Qu’elle est cruelle, cette disparition qui emporte Béchir Ben Yahmed en ce 3 mai, jour de fête pour les journalistes. Certes, à 93 ans, Covid ou pas, la mort fait partie de ces visiteurs impromptus que l’on doit s’attendre à recevoir. Mais dans le cas de “BBY“, comme l’appelaient les intimes, cela reste tout de même douloureux. D’autant qu’avec le magazine Jeune Afrique, le défunt aura incarné à la fois une forme de vision et de résilience qui forcent le respect pour qui connait tous les défis auxquels les médias sont confrontés sur le continent africain. Mais le natif de l’île de Djerba a quant à lui, trouvé sans doute dans sa passion pour le journalisme et le désir d’informer, les ressorts pour bâtir un magazine qui a aujourd’hui 60 ans et qu’il a hissé au rang des magazines de référence sur le continent noir. Du moins dans l’espace francophone. Et rien que pour cela, il mérite l’hommage qu’on lui rend aujourd’hui.

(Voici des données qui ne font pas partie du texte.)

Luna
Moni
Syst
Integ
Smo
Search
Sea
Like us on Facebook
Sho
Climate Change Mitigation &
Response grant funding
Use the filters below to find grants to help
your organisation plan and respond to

Avec le recul, on n’apprécie que mieux le choix de Béchir Ben Yahmed de s’orienter dans le secteur de la presse. Fils de commerçant et lui-même diplômé de HEC, il aurait pu en effet embarrasser une carrière où la rentabilité peut être à la fois plus rapide et plus évidente. De même qu’il aurait pu, comme beaucoup de ses camarades d’âge de l’époque, s’essayer à la politique. Surtout qu’en faisant de lui secrétaire d’Etat à l’Information, Habib Bourguiba, le premier président tunisien semblait lui ouvrir les portes de ce monde. Mais il devait mettre toutes ces perspectives de côté pour s’orienter vers la presse. Bien sûr, au-delà de la passion, il y allé avec le flair de l’homme d’affaire qui était l’autre trait de son caractère. Ceci étant, pour faire un tel choix, à l’aube des indépendances des pays africains, il fallait être animé d’une certaine vision.
Et la suite devait lui donner raison. En effet, de son magazine, il a fini par faire un hebdomadaire qui compte et dont l’avis et le point de vue pèsent sur l’espace francophone du continent africain. Séduisant et impressionnant aussi bien les classes dirigeantes que les opposant malmenés ou quelques intellectuels affirmés, Jeune Afrique a fait montre d’une longévité singulière. Bien sûr, avec l’avènement du numérique et surtout la survenue de la Covid-19 depuis plus d’un an, le magazine n’est pas aujourd’hui au meilleur de son niveau. De même qu’il a trainé et continue de trainer des suspicions de liens controversés avec quelques dirigeants par le biais de publireportages tout aussi controversés. Mais il suffit de se replonger dans certains papiers que le journal a consacrés à certains événements majeurs de l’Afrique dont la très meurtrière guerre du Libéria pour comprendre que le magazine ne se réduit pas à ses controverses. Aussi légitimes soient-elles.